LMAX Launches Perpetual Futures Tied To Bitcoin And Ethereum For Institutional Traders

London-based FX and digital assets exchange LMAX Group has unveiled perpetual contracts tied to Bitcoin (BTC) and Ethereum (ETH) for institutional traders. The fintech operates forex brokers in the UK, Europe, New Zealand, and Mauritius that average over $40 billion in daily spot trading volume.
While these futures products have thrived on offshore crypto exchanges, regulated trading platforms in major financial centers are now racing to capture the institutional demand for crypto derivatives.
London-Based LMAX Exchange Launches BTC and ETH Perpetual Futures with 100x Leverage
According to a Bloomberg report, the move came following increased demand from institutional clients for high-leverage access to cryptocurrency markets. The company’s CEO, David Mercer, noted that perpetual futures have been dominating the market over the past “three or four years”. LMAX’s derivatives offerings will allow investors to have as much as 100x leverage on BTC and ETH.
Perpetuals, or “perps”, are cash-settled contracts that let traders hold futures positions indefinitely, without an expiration date. These products give institutions exposure to cryptocurrency price movements without requiring them to hold the underlying asset directly.
Unlike traditional futures contracts, which require periodic rolling, perps are structured as single, long-dated contracts with no expiration date, thereby reducing the need to roll positions over time while simplifying position management. They are cash-settled and aligned to real-time spot market prices of the pegged crypto asset through daily cash adjustments, leveraging a transparent funding rate method.
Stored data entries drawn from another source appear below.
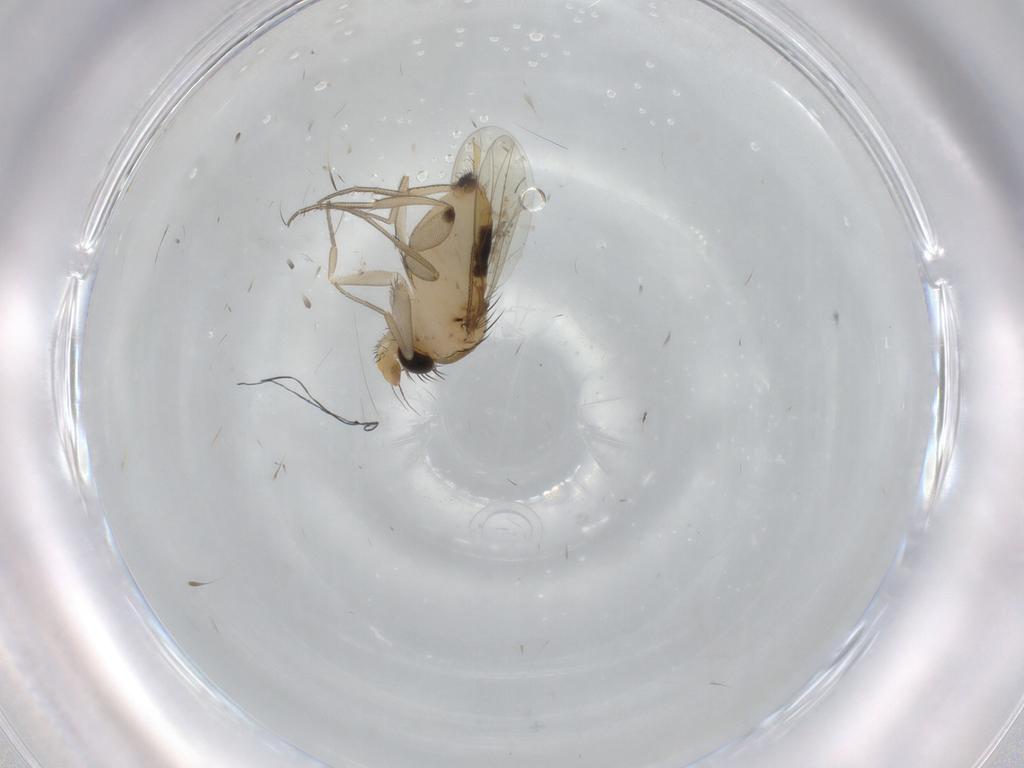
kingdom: Animalia
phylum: Arthropoda
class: Insecta
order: Diptera
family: Phoridae
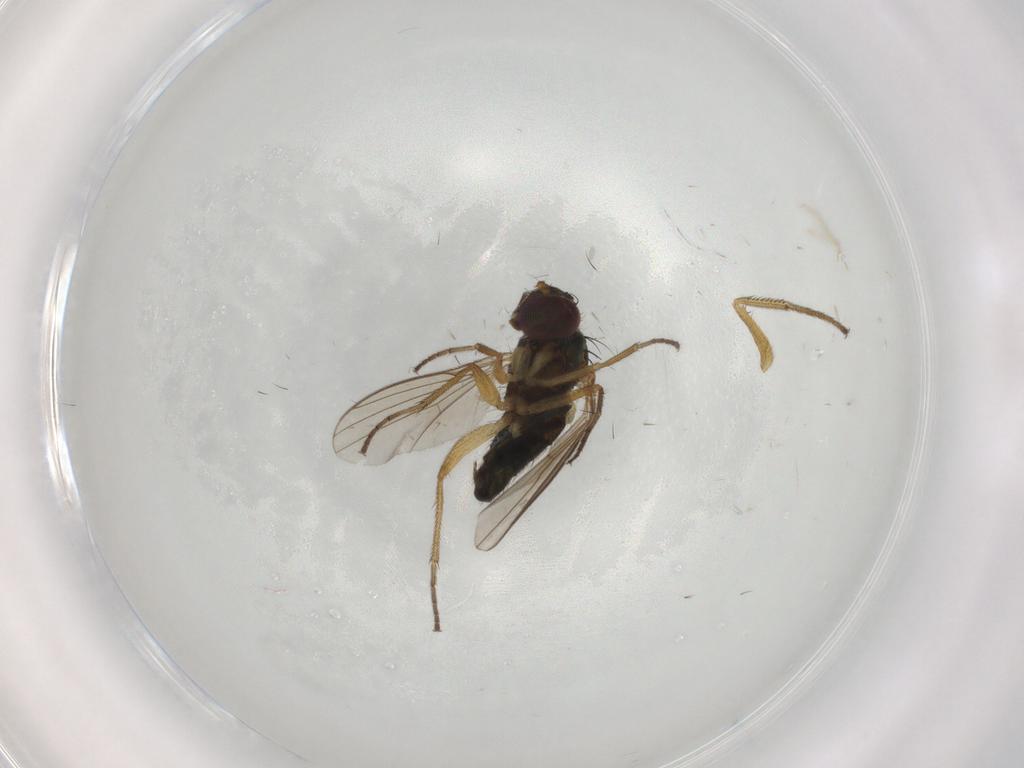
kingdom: Animalia
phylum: Arthropoda
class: Insecta
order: Diptera
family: Dolichopodidae
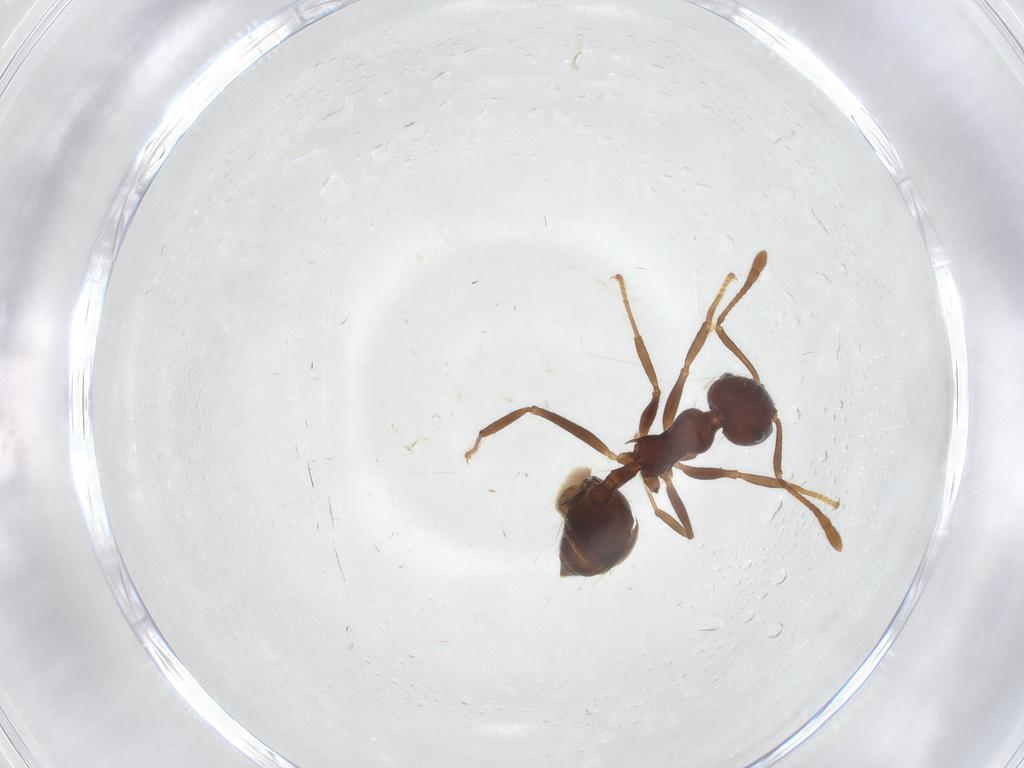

U.S. and European Markets Embrace High-Risk Crypto Bets Amid Rising Investor Demand

LMAX’s entry into the crypto perpetuals market follows similar moves made by other established players. In July, Coinbase Financial Markets (CFM) launched two perpetual futures contracts – nano Bitcoin Perpetual Futures (BTC-PERP) and nano Ether Perpetual Futures (ETH-PERP) – with 10x leverage to its U.S. customers. Last week, the Chicago Board Options Exchange (CBOE) announced plans to begin offering its own version of the products in November.
Across the pond, One Trading, a leading European digital asset exchange, launched a BTC and ETH perpetual futures trading venue for its institutional investors that is compliant with the bloc’s MiFID-II regulation. It became the first exchange in Europe to offer fully-regulated, cash-settled BTC/EUR and ETH/EUR perpetual futures trading pairs. The company has plans to expand its products to eligible retail clients.
Crypto Perpetuals Trading Volume Hits $1.39 Trillion in 24 hours
Perpetual futures accounted for 68% of all Bitcoin trading volume so far in 2025, and are up 66% from last year. Leading crypto exchanges such as Binance, Bybit, and OKX hold nearly 70% of the open interest in perps, with daily volumes ranging from $10 billion to $30 billion. On Binance alone, the metric can hit as high as $80 billion during peak days.
As per data from CoinMarketCap, perpetuals have dominated the crypto derivatives market in the past 24 hours with $1.39 trillion in volume, far outpacing traditional futures contracts, which saw a volume of just $670.61 million during that time. Meanwhile, DefiLlama data shows that decentralized perpetual platforms collectively processed $20.5 billion in 24 hours, with their 30-day total reaching $683.5 billion, reflecting a 16.84% weekly surge. Hyperliquid alone was responsible for over $65 billion of the seven-day volume.